Quality’s Quarter-Century

March 14, 2015 · Margaret E. O'Kane

NCQA celebrates a milestone anniversary this year.

In 1990 we began our mission to improve health care quality and value through measurement, transparency and accountability. Today, we are proud that measurement and accountability are now part of the DNA of our entire health care system, and cost and quality are both improving.

Rather than rest on this success, quality advocates must turn to what our experience allows us—and requires us—to do next.

Steady Gains and New Highs

The accomplishments of the last quarter-century are real and significant. In 1990, measuring quality was just an idea. Today, it is an everyday reality. Most Americans—more than 171 million—are enrolled in health plans that report NCQA’s HEDIS (Healthcare Effectiveness Data and Information Set) clinical quality measures.

Medicare, most state Medicaid programs and many private insurers use HEDIS to rate the value (rather than the volume) of health care. Plans and providers use HEDIS to gauge their performance and determine where they must improve.

Measurement will help even more people this year when the new Marketplace plans begin reporting quality results for more than 10 million enrollees.

Good Business and Going Retail

More often now, pay is based on performance. The result is a powerful business case for health plans and providers to make quality improvement a priority.

Quality’s connection to the bottom line is clear in Medicare Advantage, where plans focus on improving results. Enrollees often choose top performers: 60 percent of enrollees are in plans with four stars or more, a 31 percentage point increase since pay-for-performance began in 2012.

Until now, commercial insurance was largely a business-to-business transaction, where insurers sold policies to employers. Now, however, as millions of people shop for coverage in the retail environment of public Marketplaces or private Exchanges, coverage often comes with significant cost sharing, such as large deductibles.

The problem with cost-sharing is that it undercuts delivery system reforms that improve cost, quality and patient experience—such as patient-centered medical homes (PCMH). That is, high deductibles and high quality can be at cross purposes. People go without needed care when they are enrolled in high-deductible plans. For this reason, quality advocates are skeptical of cost-sharing’s overall effect.

Beyond Quality Measurement

Though cost-sharing can be counterproductive to quality, more measurement is not a panacea.

Quality measures alone will not change the market. Particularly as we evolve to a more “retail” buying environment, it is important that product choices make it easy for the average consumer to choose quality.

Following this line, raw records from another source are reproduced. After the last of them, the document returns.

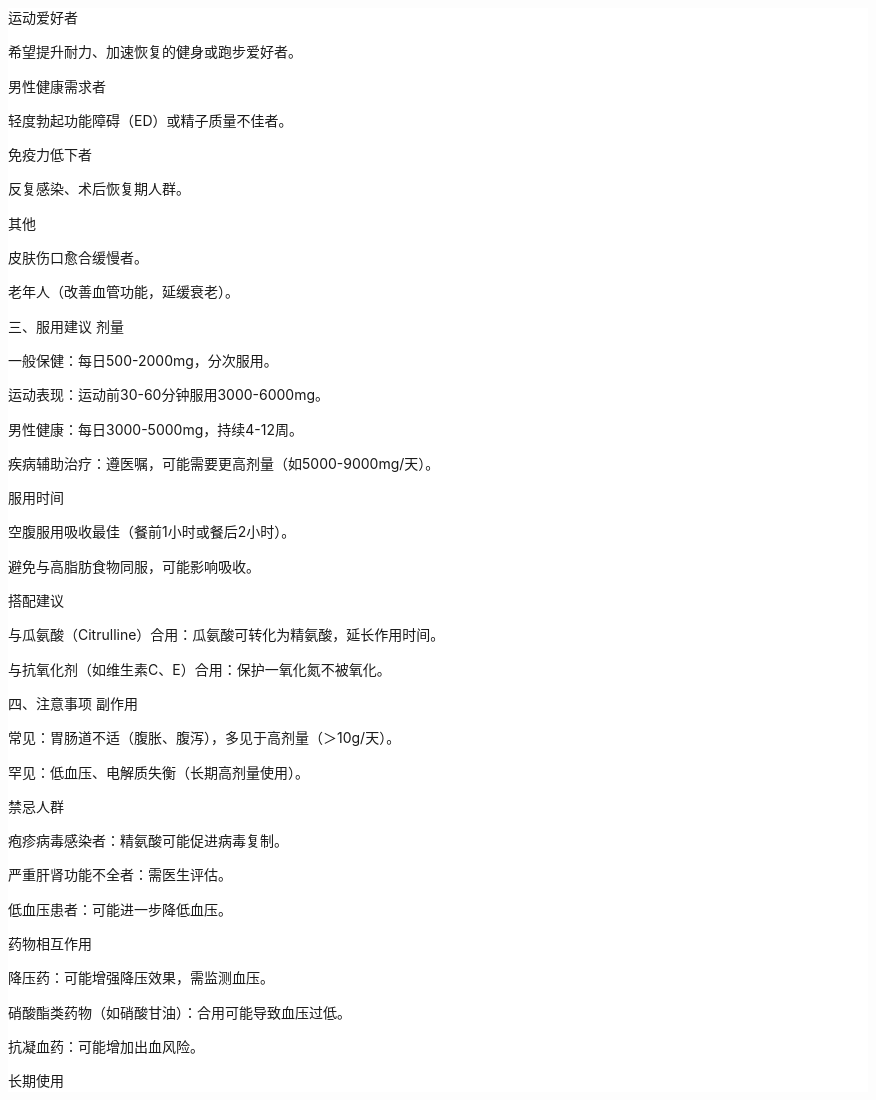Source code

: 运动爱好者

希望提升耐力、加速恢复的健身或跑步爱好者。

男性健康需求者

轻度勃起功能障碍（ED）或精子质量不佳者。

免疫力低下者

反复感染、术后恢复期人群。

其他

皮肤伤口愈合缓慢者。

老年人（改善血管功能，延缓衰老）。

三、服用建议
剂量

一般保健：每日500-2000mg，分次服用。

运动表现：运动前30-60分钟服用3000-6000mg。

男性健康：每日3000-5000mg，持续4-12周。

疾病辅助治疗：遵医嘱，可能需要更高剂量（如5000-9000mg/天）。

服用时间

空腹服用吸收最佳（餐前1小时或餐后2小时）。

避免与高脂肪食物同服，可能影响吸收。

搭配建议

与瓜氨酸（Citrulline）合用：瓜氨酸可转化为精氨酸，延长作用时间。

与抗氧化剂（如维生素C、E）合用：保护一氧化氮不被氧化。

四、注意事项
副作用

常见：胃肠道不适（腹胀、腹泻），多见于高剂量（＞10g/天）。

罕见：低血压、电解质失衡（长期高剂量使用）。

禁忌人群

疱疹病毒感染者：精氨酸可能促进病毒复制。

严重肝肾功能不全者：需医生评估。

低血压患者：可能进一步降低血压。

药物相互作用

降压药：可能增强降压效果，需监测血压。

硝酸酯类药物（如硝酸甘油）：合用可能导致血压过低。

抗凝血药：可能增加出血风险。

长期使用
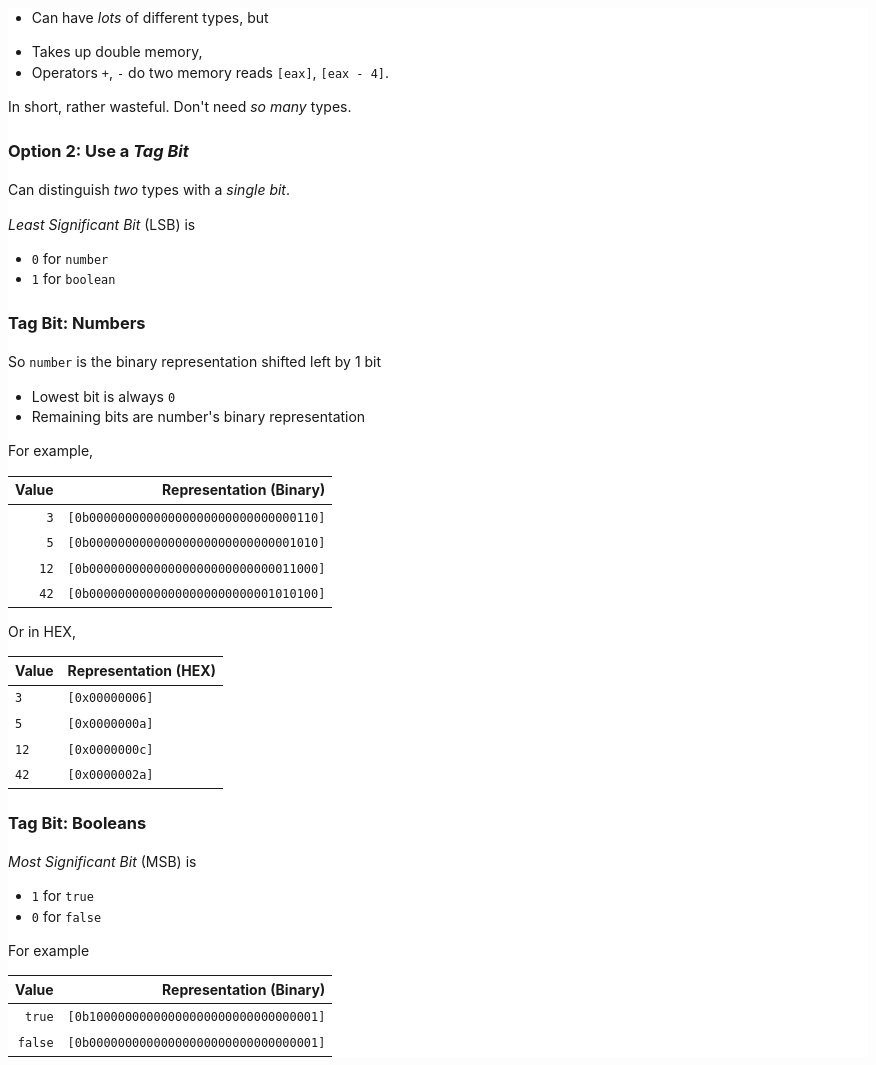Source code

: 
+ Can have _lots_ of different types, but
- Takes up double memory,
- Operators `+`, `-` do two memory reads `[eax]`, `[eax - 4]`.

In short, rather wasteful. Don't need _so many_ types.

### Option 2: Use a _Tag Bit_

Can distinguish _two_ types with a _single bit_.

*Least Significant Bit* (LSB) is

* `0` for `number`
* `1` for `boolean`

### Tag Bit: Numbers

So `number` is the binary representation shifted left by 1 bit

* Lowest bit is always `0`
* Remaining bits are number's binary representation

For example,

|    Value |               Representation (Binary) |
|---------:|--------------------------------------:|
|       `3`| `[0b00000000000000000000000000000110]`|
|       `5`| `[0b00000000000000000000000000001010]`|
|      `12`| `[0b00000000000000000000000000011000]`|
|      `42`| `[0b00000000000000000000000001010100]`|

Or in HEX,

|    Value |   Representation (HEX) |
|----------|-------------------------
|       `3`|          `[0x00000006]`|
|       `5`|          `[0x0000000a]`|
|      `12`|          `[0x0000000c]`|
|      `42`|          `[0x0000002a]`|

### Tag Bit: Booleans

*Most Significant Bit* (MSB) is

* `1` for `true`
* `0` for `false`

For example

|    Value |               Representation (Binary) |
|---------:|--------------------------------------:|
|    `true`| `[0b10000000000000000000000000000001]`|
|   `false`| `[0b00000000000000000000000000000001]`|
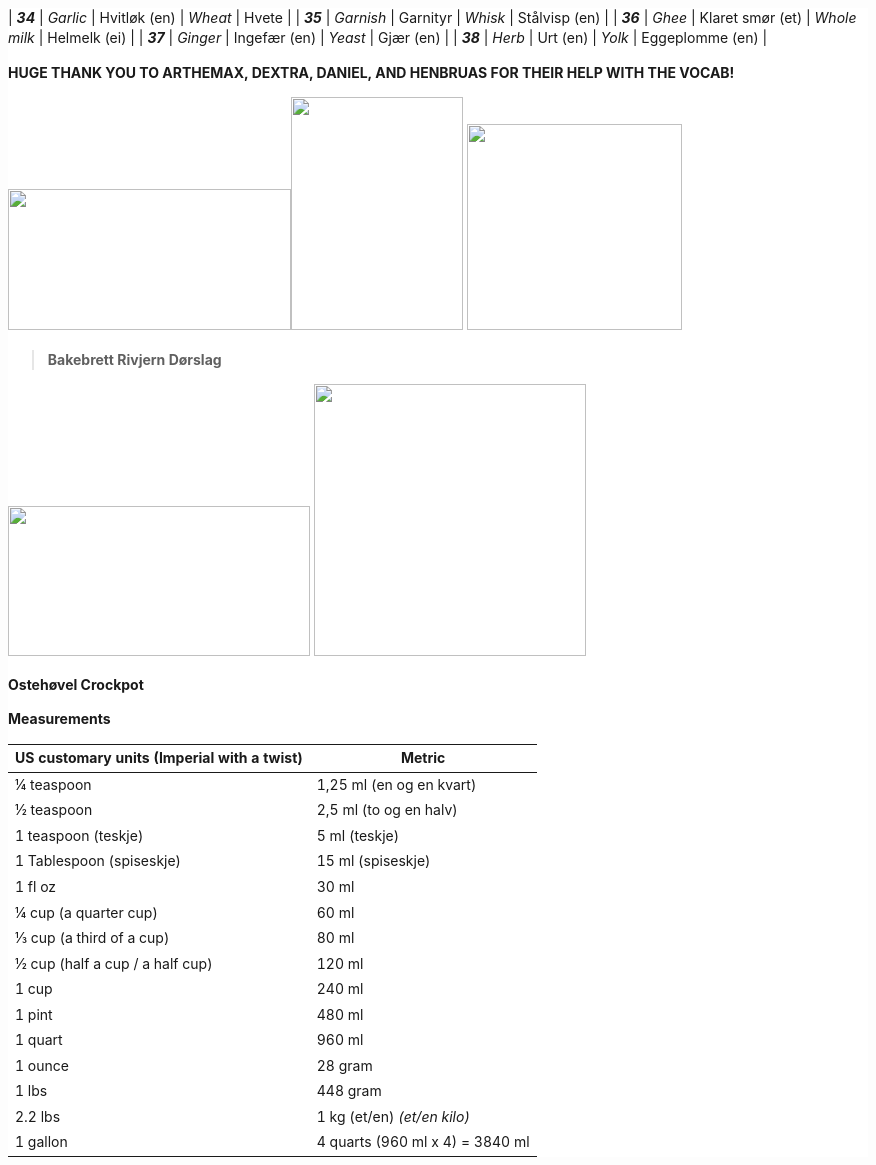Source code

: | ***34*** | *Garlic*                     | Hvitløk (en)                               | *Wheat*              | Hvete                              |
| ***35*** | *Garnish*                    | Garnityr                                   | *Whisk*              | Stålvisp (en)                      |
| ***36*** | *Ghee*                       | Klaret smør (et)                           | *Whole milk*         | Helmelk (ei)                       |
| ***37*** | *Ginger*                     | Ingefær (en)                               | *Yeast*              | Gjær (en)                          |
| ***38*** | *Herb*                       | Urt (en)                                   | *Yolk*               | Eggeplomme (en)                    |

**HUGE THANK YOU TO ARTHEMAX, DEXTRA, DANIEL, AND HENBRUAS FOR THEIR
HELP WITH THE VOCAB!**

<img src="/images/syttende_mai_and_cooking_vocab/media/image5.png" style="width:2.94271in;height:1.47631in" /><img src="/images/syttende_mai_and_cooking_vocab/media/image4.png" style="width:1.79778in;height:2.43229in" />
<img src="/images/syttende_mai_and_cooking_vocab/media/image1.png" style="width:2.23438in;height:2.15059in" />

> **Bakebrett Rivjern Dørslag**

<img src="/images/syttende_mai_and_cooking_vocab/media/image6.png" style="width:3.14437in;height:1.5663in" />
<img src="/images/syttende_mai_and_cooking_vocab/media/image3.png" style="width:2.83252in;height:2.83252in" />

**Ostehøvel Crockpot**

**Measurements**

| **US customary units (Imperial with a twist)** | **Metric**                      |
|------------------------------------------------|---------------------------------|
| ¼ teaspoon                                     | 1,25 ml (en og en kvart)        |
| ½ teaspoon                                     | 2,5 ml (to og en halv)          |
| 1 teaspoon (teskje)                            | 5 ml (teskje)                   |
| 1 Tablespoon (spiseskje)                       | 15 ml (spiseskje)               |
| 1 fl oz                                        | 30 ml                           |
| ¼ cup (a quarter cup)                          | 60 ml                           |
| ⅓ cup (a third of a cup)                       | 80 ml                           |
| ½ cup (half a cup / a half cup)                | 120 ml                          |
| 1 cup                                          | 240 ml                          |
| 1 pint                                         | 480 ml                          |
| 1 quart                                        | 960 ml                          |
| 1 ounce                                        | 28 gram                         |
| 1 lbs                                          | 448 gram                        |
| 2.2 lbs                                        | 1 kg (et/en) *(et/en kilo)*     |
| 1 gallon                                       | 4 quarts (960 ml x 4) = 3840 ml |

Three tools are particularly useful:

  1. Network design. Narrow networks can be good for patients, if providers are selected for the network because they provide high quality care. Today, information on hospital safety allows the design of value networks. Better information can result in gains in quality if patients have an incentive to choose high-quality practices. Reference pricing can also drive patients to practices that offer the best outcomes at affordable cost.
  2. Benefit design. The high deductible is a blunt instrument. A better approach is Value-Based Insurance Design (VBID)—low copays for high-value services and medications, higher copays for those that don’t improve heath. VBID gives a financial incentive to members with chronic conditions to choose a PCMH or ACO with active care management.
  3. Payment reform for providers—Network design can help steer patients to high-quality providers, but the payment system should also reward providers for providing high quality care.

Payment reform took a giant leap forward in January, when government and private sector leaders committed to goals for value-based payment. Health & Human Services Secretary, Sylvia Burwell, announced Medicare’s intent for 30 percent of fees to be paid in alternative payment models by 2016, and 50 percent by 2018. The Health Care Transformation Task Force, a coalition of health care systems and organizations (insurers, purchasers and consumer advocates), set a goal that by 2020, 75 percent of payments will be value based. These goals are specific, measurable, achievable, results based and time-bound.

These are no small tasks. Over the past 25 years, consumers have become accustomed to the paradigm of choice. Providers have been rewarded for doing more and for giving more complex care. These deeply embedded cultural norms must change.

Now, payers look at what is being purchased, they can act as market makers who drive volume and rewards to the delivery systems that have accepted the challenge of delivering affordable, quality, patient-centered care.

A version of this article first appeared in the American Journal of Managed Care.